Les fournisseurs d’accès et les compagnies de disques sont tous deux pour le blocage des réseaux Peer-To-Peer (P2P), tel FrostWire, et du protocole BitTorrent. L’argument invoqué est que ces derniers sont utilisés dans leur très grande majorité pour pirater des films, de la musique et des logiciels. De plus, pour les FAI, ce trafic en moins serait le bienvenu, car il leur arrive souvent de « surcharger » une fibre optique ou un câble coaxial en branchant plus de clients qu’il est théoriquement possible dessus. Il est certes vrai que ces réseaux sont utilisés surtout pour le piratage. Cependant, les fermer ne règlerait en rien le problème : il existe d’autres façons de pirater, comme par exemple le réseau Usenet. De plus, les autres solutions supposées enrayer le piratage, comme par exemple les fichiers musicaux cryptés ne pouvant être lus que par un seul ordinateur, ont lamentablement échoué : la preuve la plus éloquente de cette affirmation est que toutes les grandes compagnies de disques ont commencé à vendre des chansons non protégées sur iTunes, le plus grand magasin de musique en ligne (par la suite, les ventes ont augmenté, réduisant d’autant le piratage). Aussi, donner ainsi le pouvoir de bloquer des réseaux au aux compagnies de disques reviendrait à leur donner le droit de gouverner l’internet, ce qui est complètement absurde compte tenu que ce sont des entreprises à but lucratif et qu’il existe des usages parfaitement légaux des réseaux P2P et BitTorrent.
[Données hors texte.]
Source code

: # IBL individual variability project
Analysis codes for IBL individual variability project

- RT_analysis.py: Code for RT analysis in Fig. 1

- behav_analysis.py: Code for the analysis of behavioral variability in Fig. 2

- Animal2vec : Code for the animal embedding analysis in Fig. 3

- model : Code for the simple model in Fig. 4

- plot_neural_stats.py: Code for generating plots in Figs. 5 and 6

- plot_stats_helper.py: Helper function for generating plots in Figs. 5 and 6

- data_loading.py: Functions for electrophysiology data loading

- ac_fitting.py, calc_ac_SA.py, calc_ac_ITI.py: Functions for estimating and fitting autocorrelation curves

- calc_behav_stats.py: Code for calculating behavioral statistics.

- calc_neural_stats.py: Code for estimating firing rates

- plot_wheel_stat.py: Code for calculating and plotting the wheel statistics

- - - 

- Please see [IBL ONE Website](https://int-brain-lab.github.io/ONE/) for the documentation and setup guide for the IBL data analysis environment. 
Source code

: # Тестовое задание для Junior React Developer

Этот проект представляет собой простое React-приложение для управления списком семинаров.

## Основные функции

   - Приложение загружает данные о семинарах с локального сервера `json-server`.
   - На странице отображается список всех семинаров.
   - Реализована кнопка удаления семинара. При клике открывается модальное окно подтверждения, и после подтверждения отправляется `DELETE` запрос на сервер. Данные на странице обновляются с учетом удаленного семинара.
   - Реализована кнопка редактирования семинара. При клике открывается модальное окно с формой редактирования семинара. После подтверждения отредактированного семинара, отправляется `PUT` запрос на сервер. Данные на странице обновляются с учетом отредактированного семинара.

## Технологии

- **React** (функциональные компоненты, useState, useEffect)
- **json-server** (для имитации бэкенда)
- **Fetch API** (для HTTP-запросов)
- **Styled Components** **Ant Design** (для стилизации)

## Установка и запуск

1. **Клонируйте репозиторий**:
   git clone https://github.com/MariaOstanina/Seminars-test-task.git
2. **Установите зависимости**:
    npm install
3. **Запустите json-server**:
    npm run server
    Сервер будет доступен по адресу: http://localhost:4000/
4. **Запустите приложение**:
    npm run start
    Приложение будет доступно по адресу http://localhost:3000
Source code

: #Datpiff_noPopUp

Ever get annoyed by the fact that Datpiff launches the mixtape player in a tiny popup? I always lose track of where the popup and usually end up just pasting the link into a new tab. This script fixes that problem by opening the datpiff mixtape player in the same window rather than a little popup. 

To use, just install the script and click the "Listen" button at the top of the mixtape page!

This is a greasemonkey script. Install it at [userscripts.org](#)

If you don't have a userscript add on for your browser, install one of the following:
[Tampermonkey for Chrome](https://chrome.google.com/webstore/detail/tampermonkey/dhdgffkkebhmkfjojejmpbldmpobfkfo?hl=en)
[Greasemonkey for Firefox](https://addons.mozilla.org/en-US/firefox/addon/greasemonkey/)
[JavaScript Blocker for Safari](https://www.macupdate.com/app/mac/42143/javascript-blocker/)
Pour conclure, je suis contre la censure car censurer revient à bafouer les droits fondamentaux des citoyens, et à ouvrir la porte aux abus. Je supporte aussi la neutralité du net, car elle est essentielle pour l’accès libre et facile à l’information. Nous avons appris que John Stuart Mill et John Rawls, affichaient, de par leur point de vue philosophique, les mêmes idéologies. Nous avons aussi examiné certains arguments des opposants à ces points de vue, et avons constaté qu’il faut les prendre avec un grain de sel. Nous avons la chance de vivre dans un pays qui respecte les droits de l’homme, comme le prouve la Charte Canadienne des Droits et Libertés. Pour passer à l’étape suivante, il nous faudrait une Charte Canadienne des Droits et Libertés des Cyber Citoyens, qui garantirait la liberté d’expression sur le web et la neutralité du net. Mieux encore, un traité international allant en ce sens. L’internet développe à un rythme tel qu’il est en train de devenir un monde parallèle. Il ne faudrait pas que la dictature, suivant l’histoire telle qu’elle s’est déjà produite, en prenne le contrôle.